DATA EXCERPT
======

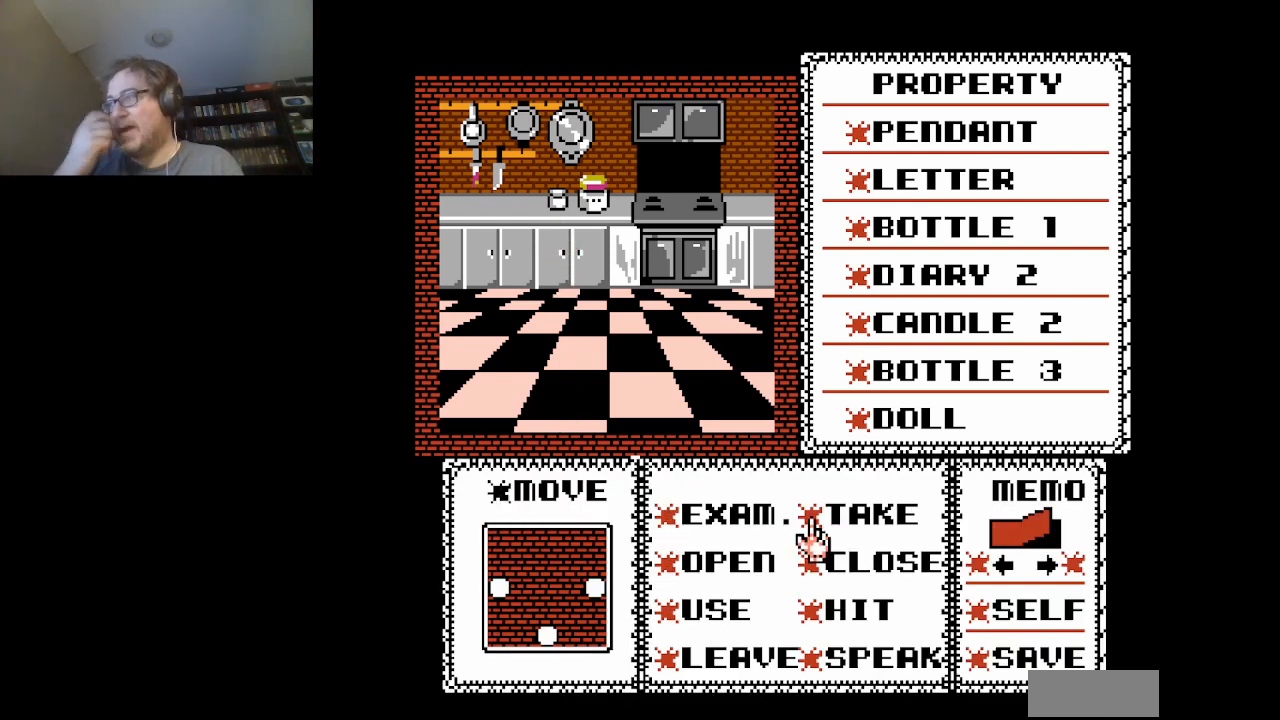
{"buttons": [], "events": []}
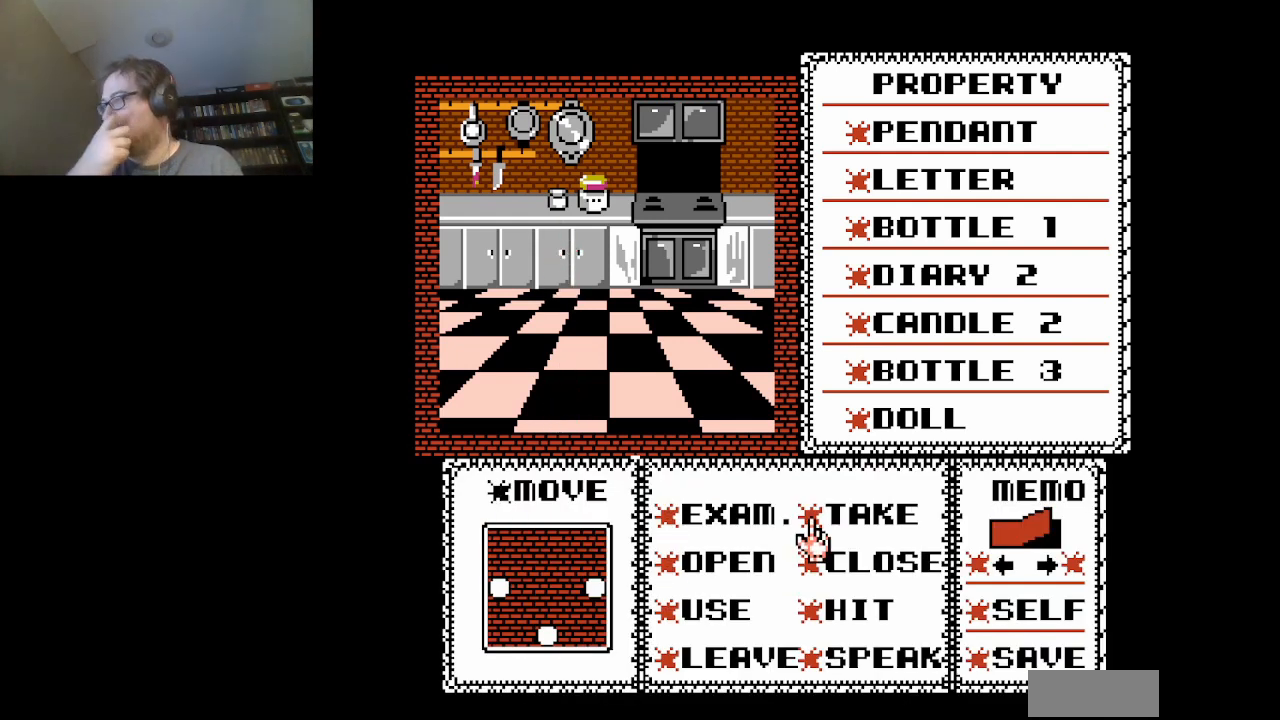
{"buttons": [], "events": []}
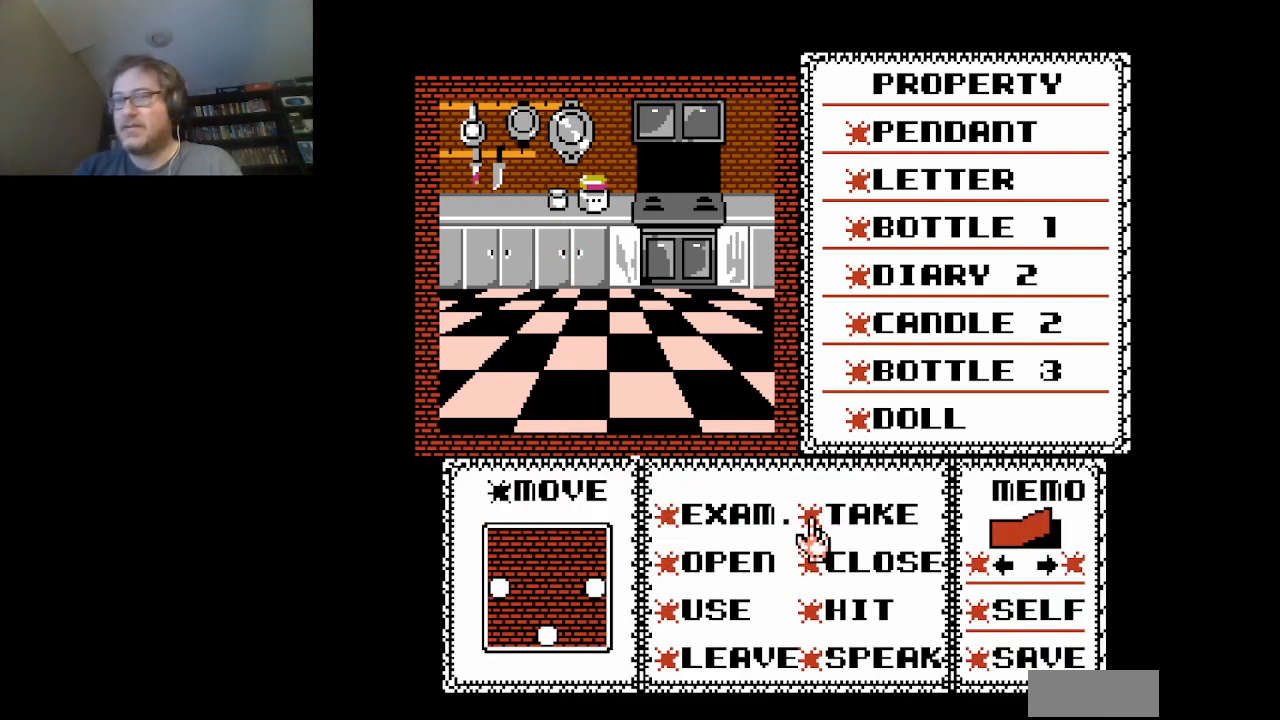
{"buttons": [], "events": [[42, "A", "down"], [125, "A", "up"]]}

======

Omit all images when repeating the data above exactly.

{"buttons": [], "events": []}
{"buttons": [], "events": []}
{"buttons": [], "events": [[42, "A", "down"], [125, "A", "up"]]}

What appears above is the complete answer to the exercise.